Tentou colocar a culpa em mim algumas vezes. “Tu não acordou, tu poderia ter abrido a porta”. Tá bom, tudo bem. Mas o destino se incumbiu de mostrar que este Karma era (e talvez ainda seja) seu. Só seu. Não demorou muito pra que nosso Jamaica lover se espatifasse novamente. Um taxista convidou-o para entrar em seu carro sem aviso prévio durante uma pedalada. Levou uma portada nas fuças e voou por cima do carro, quebrou o braço, esfolou o queixo maxiloso, que também lhe serviu como parachoque na queda. O pézinho também sofreu o pênalti do destino. De novo. Pra ele não falar mais mal de mim.
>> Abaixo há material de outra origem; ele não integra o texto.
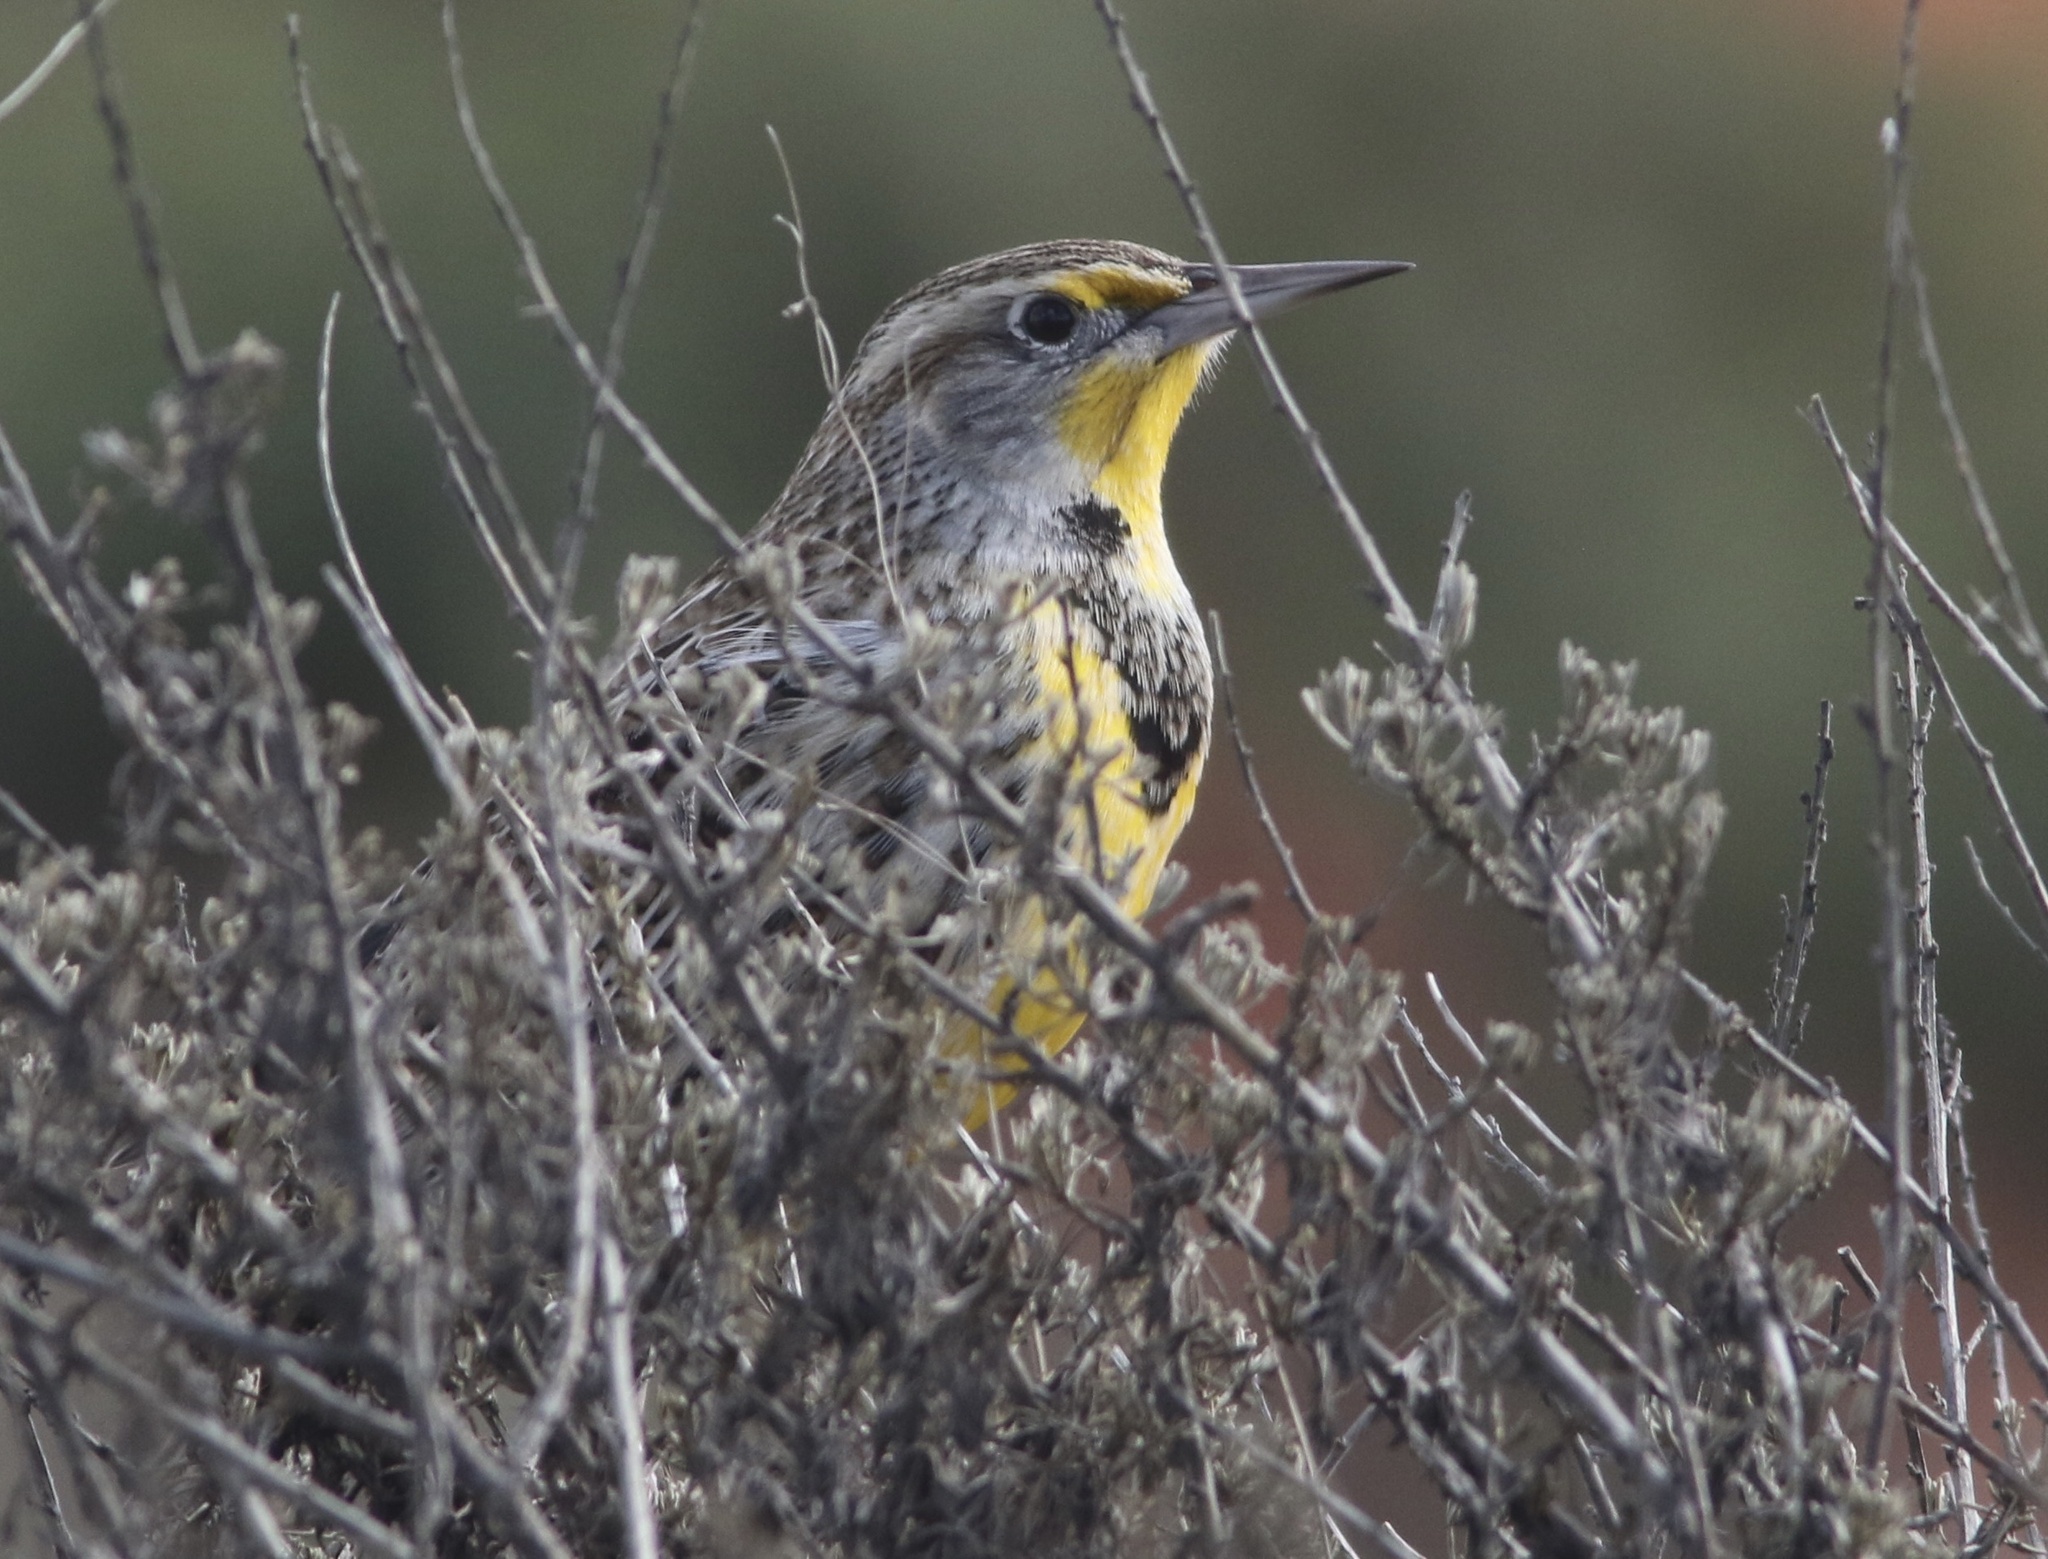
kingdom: Animalia
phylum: Chordata
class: Aves
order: Passeriformes
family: Icteridae
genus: Sturnella
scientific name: Sturnella neglecta
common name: Western meadowlark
Levamos ele pro hospital Mãe de Deus e ficamos esperando, entre um cafezinho de 50 cents e outro. Umas quase 3 horas depois, vem ele. Enfaixado como uma múmia caribenha. Sorriu e disse “Tô vivo, gurizada”. Menos mal. Eu, confesso, fiquei comovido. O Gabrielzinho é um Gilberto Gil albino, às vezes não sabe o que faz.

Vida vai e vida vem. Derrubadas aqui e ali nos boliches da vida real... E pow! Lá se vai o do Agogô de novo. Desta vez foi atropelado por um policial civil a paisana. Segundo pontes e fontes, estava levemente inebriado (o policial, o Gabriel também, óbvio). O poliça fazia bicos de segurança na Tia Carmen, estava a caminho quando o rapazito surgiu na frente do seu carro. Esta vez foi complicado. Quase perdemos nosso maratonista. Caiu e ficou piscando feito um personagem que se vai em um vídeo game.

O pedal fincou suas panturrilhas, abrindo um corte mais profundo que seus pensamentos cotidianos. E mais uma vez quebrou o pé. Ficou de molho. Ensandecido. Visitei ele algumas vezes, outros também o fizeram. Gabrielzinho de bengala pra cá e pra lá. Reclamou da vida, descobriu alguns novos aplicativos de celular e cogitou a existência de um Deus maior.

Agora ele tá bem. Não usa capacete. Mas aderiu a uma bandana hipster. Talvez isto proteja um pouco mais. Na filosofia oriental dizem que os pés carregam informações de todo o corpo. Se é assim, nosso Gabrielzinho é um highlander. Então, que não lhe cortem a cabeça.